According to PIPA, additional consent of the data subject must be obtained when there is a  provision of data out of Korea. Meanwhile, the Network Act requires the consent of the data subject  for any transfer of personal data out of Korea, including entrustment of data processing and data  aggregation following a business transfer.

Although Korean Financial Supervisory Commission introduced regulation on financial institutions’  transfer of personal data out of Korea, there have not been any noteworthy court decisions  regarding the issues of transfer of data out of Korea. Yet, with discussions on data localization  gaining a driving force, particular attention and continued monitoring of the development of the  issues is warranted.

Damages and Punishment

Data leaks due to any violation of related laws can lead to a claim for damages by a data subject,  as well as criminal punishment if it constitutes a criminal activity. In most cases, however, the  damages have been limited to small amounts of compensation for the emotional distress suffered by  victims of the data leaks. Furthermore, a data subject is required to prove his or her emotional  distress and suffering caused by the leak of personal data to qualify for compensable damages.

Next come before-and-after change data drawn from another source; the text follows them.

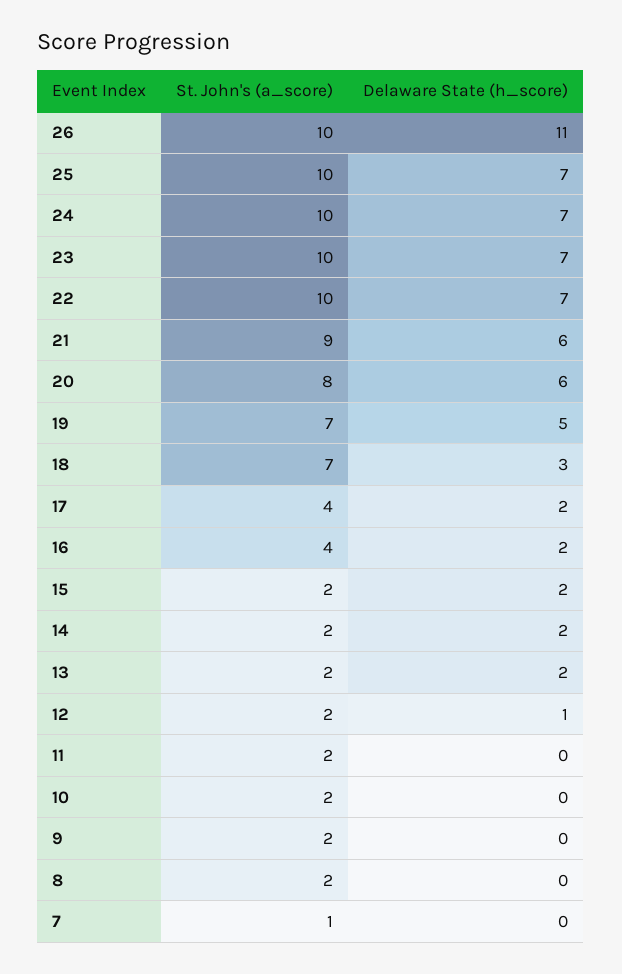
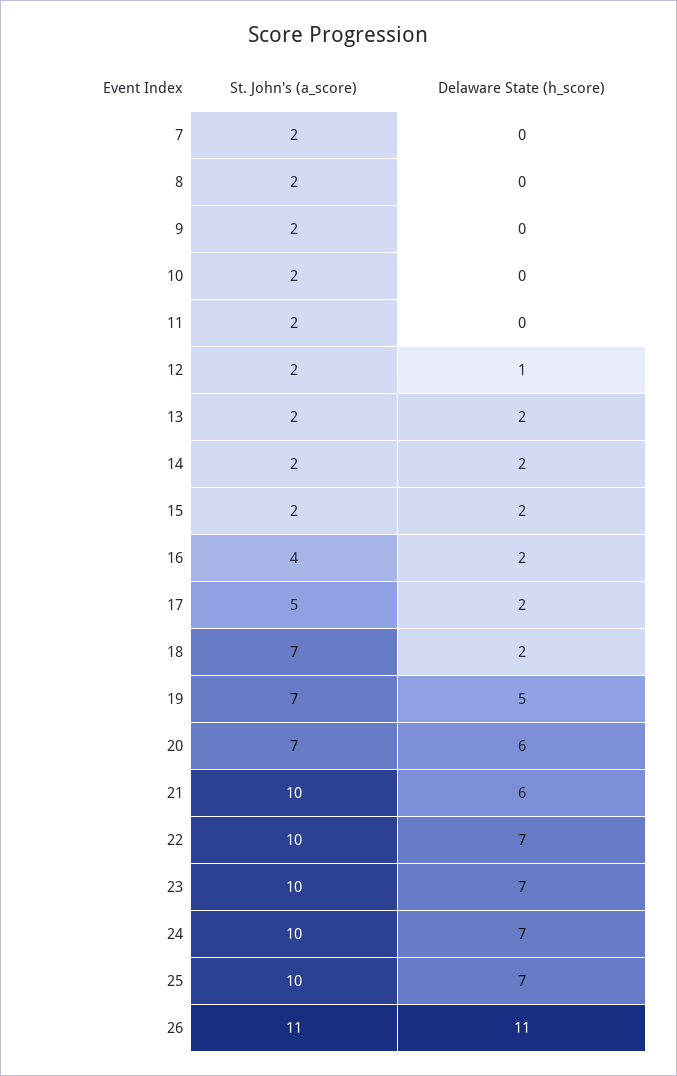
  {
    "St. John's (a_score)": {
-     "26": 10,
+     "26": 11,
      "25": 10,
      "24": 10,
      "23": 10,
      "22": 10,
-     "21": 9,
+     "21": 10,
-     "20": 8,
+     "20": 7,
      "19": 7,
      "18": 7,
-     "17": 4,
+     "17": 5,
      "16": 4,
      "15": 2,
      "14": 2,
      "13": 2,
      "12": 2,
      "11": 2,
      "10": 2,
      "9": 2,
      "8": 2,
-     "7": 1
+     "7": 2
    },
    "Delaware State (h_score)": {
      "26": 11,
      "25": 7,
      "24": 7,
      "23": 7,
      "22": 7,
      "21": 6,
      "20": 6,
      "19": 5,
-     "18": 3,
+     "18": 2,
      "17": 2,
      "16": 2,
      "15": 2,
      "14": 2,
      "13": 2,
      "12": 1,
      "11": 0,
      "10": 0,
      "9": 0,
      "8": 0,
      "7": 0
    }
  }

Recently, statutory damages have been introduced in the amended Network Act. An affected data  subject may claim reasonable damages of up to KRW 3 million for each case instead of proving actual

damages. The court may acknowledge a reasonable amount of damages within the statutory limits in  consideration of the defense(s) claimed by the defendant company and the results of the  investigation. Several proposed amendments of PIPA and Credit Information Act calling for  introduction of similar provisions is under consideration.

Conclusion

Complying with the laws and regulations governing the protection of personal data of consumers is  critical in conducting corporate business. Data leakage cases to date have shown that the culpable  parties leaked personal data both negligently and intentionally. It is crucial to educate all those  that are entrusted to handle personal data, both employees and third party trustees, about the  importance of data protection and strict compliance with relevant laws and regulations, stressing  the consequences of disregarding the laws.